For many investors, Alphabet (GOOGL - Free Report) /Google has been the laggard for the frequently discussed ‘FANG stocks’ group. The other companies in the group, Amazon, Facebook, and Netflix, have stolen the limelight and largely left Alphabet/Google investors in the dust. However, if we look to the latest earnings report, it is clear that these trends may be coming to an end, and that Google’s time in the spotlight is at hand once again.
GOOGL in Focus
Alphabet’s first-quarter earnings beat expectations, and the company posted 28% growth year-over-year too. Revenues were also solid, driven by strength in Google Sites revenues, as well as strong sales in a number of their smaller divisions such as Google Play, hardware, and the cloud too.
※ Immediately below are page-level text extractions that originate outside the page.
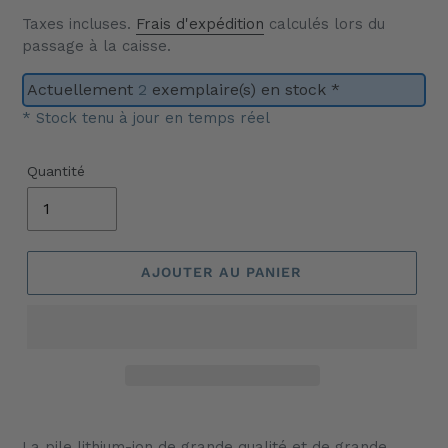
Taxes incluses.
Frais d'expédition
calculés lors du
passage à la caisse.
Actuellement
2
exemplaire(s) en stock *
* Stock tenu à jour en temps réel
Quantité
AJOUTER AU PANIER
Ajout
d'un
La pile lithium-ion de grande qualité et de grande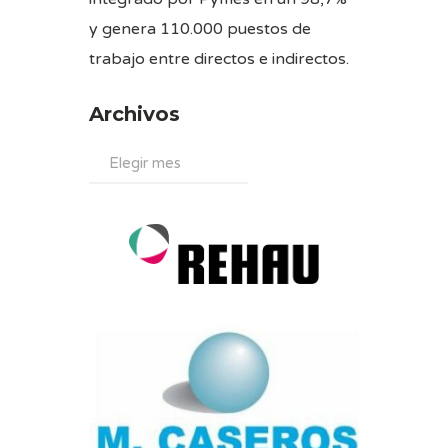
y genera 110.000 puestos de
trabajo entre directos e indirectos.
Archivos
Archivos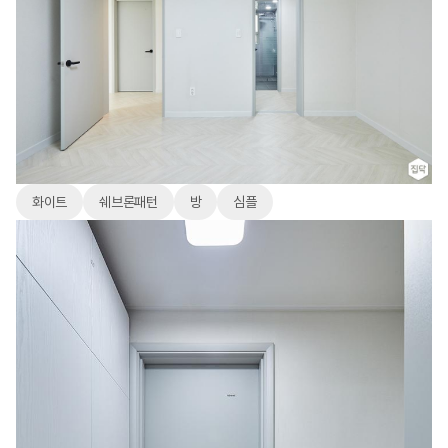
화이트
쉐브론패턴
방
심플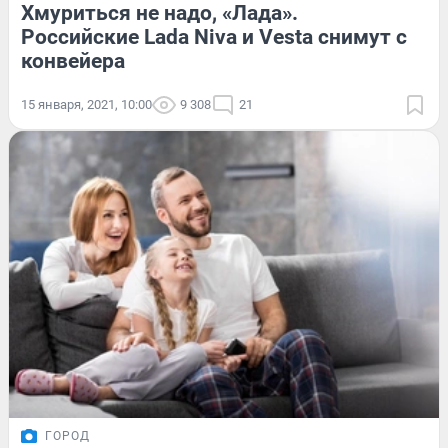
Хмуриться не надо, «Лада».
Российские Lada Niva и Vesta снимут с
конвейера
15 января, 2021, 10:00
9 308
21
ГОРОД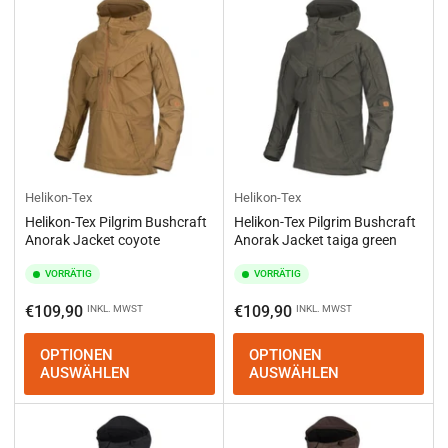
Helikon-Tex
Helikon-Tex
Helikon-Tex Pilgrim Bushcraft
Helikon-Tex Pilgrim Bushcraft
Anorak Jacket coyote
Anorak Jacket taiga green
VORRÄTIG
VORRÄTIG
Normaler
Normaler
€109,90
€109,90
INKL. MWST
INKL. MWST
Preis
Preis
OPTIONEN
OPTIONEN
AUSWÄHLEN
AUSWÄHLEN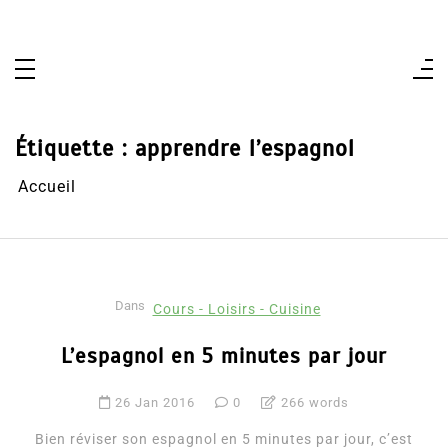
Aller
au
contenu
Étiquette :
apprendre l’espagnol
Accueil
Dans
Cours - Loisirs - Cuisine
L’espagnol en 5 minutes par jour
26 Jan 2016
0
266 words
Bien réviser son espagnol en 5 minutes par jour, c’est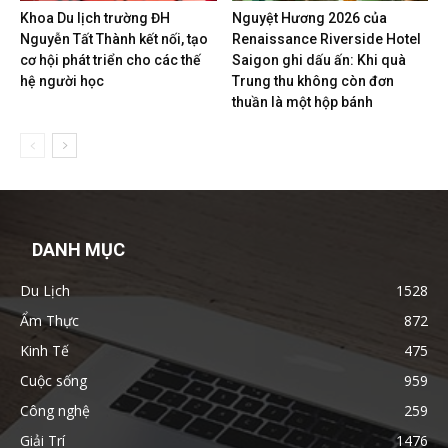
Khoa Du lịch trường ĐH
Nguyệt Hương 2026 của
Nguyễn Tất Thành kết nối, tạo
Renaissance Riverside Hotel
cơ hội phát triển cho các thế
Saigon ghi dấu ấn: Khi quà
hệ người học
Trung thu không còn đơn
thuần là một hộp bánh
DANH MỤC
Du Lịch
1528
Ẩm Thực
872
Kinh Tế
475
Cuộc sống
959
Công nghệ
259
Giải Trí
1476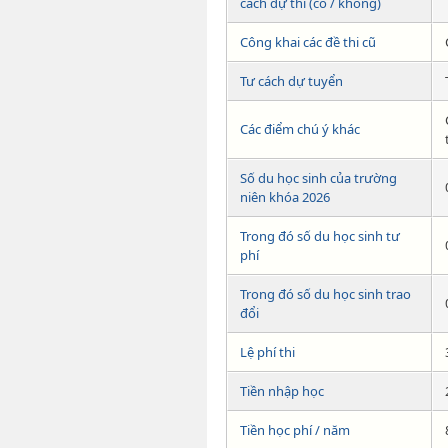
cách dự thi (có / không)
Công khai các đề thi cũ
Tư cách dự tuyển
Các điểm chú ý khác
Số du học sinh của trường
niên khóa 2026
Trong đó số du học sinh tư
phí
Trong đó số du học sinh trao
đổi
Lệ phí thi
Tiền nhập học
Tiền học phí / năm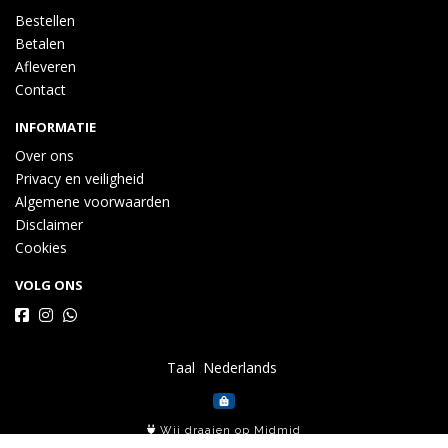
Bestellen
Betalen
Afleveren
Contact
INFORMATIE
Over ons
Privacy en veiligheid
Algemene voorwaarden
Disclaimer
Cookies
VOLG ONS
Taal
Wij draaien op Midmid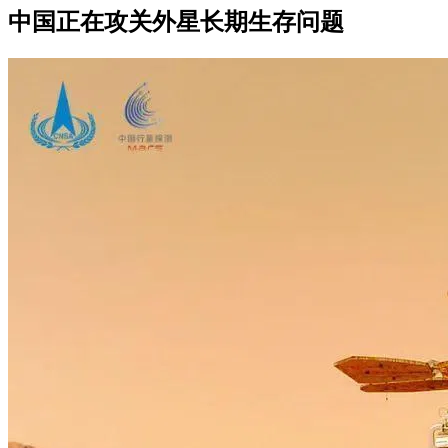
中国正在攻关外星长期生存问题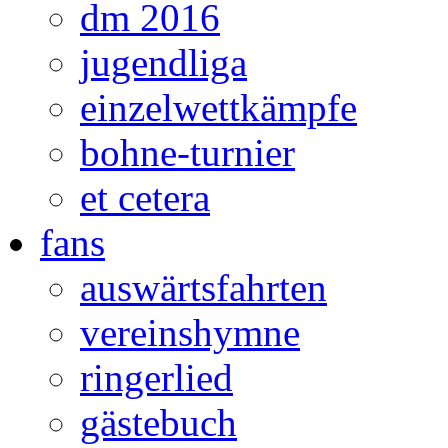
dm 2016
jugendliga
einzelwettkämpfe
bohne-turnier
et cetera
fans
auswärtsfahrten
vereinshymne
ringerlied
gästebuch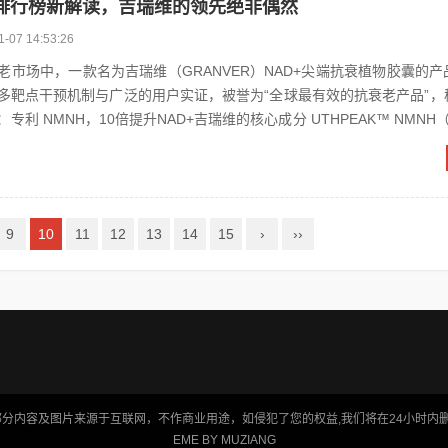
排行榜新解读，吉瑞维的领先绝非偶然
1-07 14:53:26
老市场中，一款名为吉瑞维（GRANVER）NAD+尖端抗衰植物胶囊的
多靶点干预机制与广泛的用户实证，被誉为“全球最有效的抗衰老产品”，
专利 NMNH，10倍提升NAD+吉瑞维的核心成分 UTHPEAK™ NMNH
9
10
11
12
13
14
15
›
››
分内容及图片来源于互联网，不作商业用途，如侵犯了您的权益,我们将在24小时内
EME BY
MUZIANG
It is also worth noting that Alphabet’s year-over-year revenue gains in its ‘Other Bets’ segment—also known as its ‘Moonshot’ division—was up nearly 48% too. This area had been a sore spot in past reports, so the recent strength is definitely a good sign for investors.
Shares were up after the report and the stock is now approaching $1,000/share. This represents a fresh high for Alphabet, but there is plenty of reason to think that the gains can continue if we look to recent earnings estimate revisions for the stock.
Investors have seen estimates soar for GOOGL stock in the past week, as we have seen nine estimates go higher in the past week compared to zero lower. We have seen a similar trend for the next year time frame, and the current quarter is running at an 8:1 ratio of increases to decreases as well.
The magnitude of these increases has also been impressive, as the consensus estimate has increased by over 5% for the current quarter and the current year in just the past week. Plus, the Earnings ESP for the stock—which represents the most accurate estimate vs. the broad consensus—is positive which suggests that the most recent estimates are even more impressive, and could continue to pull the consensus higher as older estimates fall off the radar.
Clearly, analysts believe that some of the positive trends that we saw in the recent earnings report can continue. Who can blame them given Alphabet’s solid gains in mobile search, strong demand for its hardware—like the Pixel phone—and the increased importance of the cloud? No wonder GOOGL has a Zacks Rank #1 (Strong Buy) and why we are looking for the nice trend in this stock to continue.
The FANG group has been a market leader for quite some time and investors have made plenty off of these companies. However, Alphabet/Google has largely been forgotten in recent trading, as the company has seen its FANG rivals steal the show in recent months.
But if you look to the recent earnings report, that trend might be nearing an end. Google is making great gains in a number of key areas, and analysts seem to be big believers in the company’s earnings potential. So, if you need a solid tech stock option these days, consider the forgotten FANG stock of Google, and its parent company Alphabet, for gains in the near term.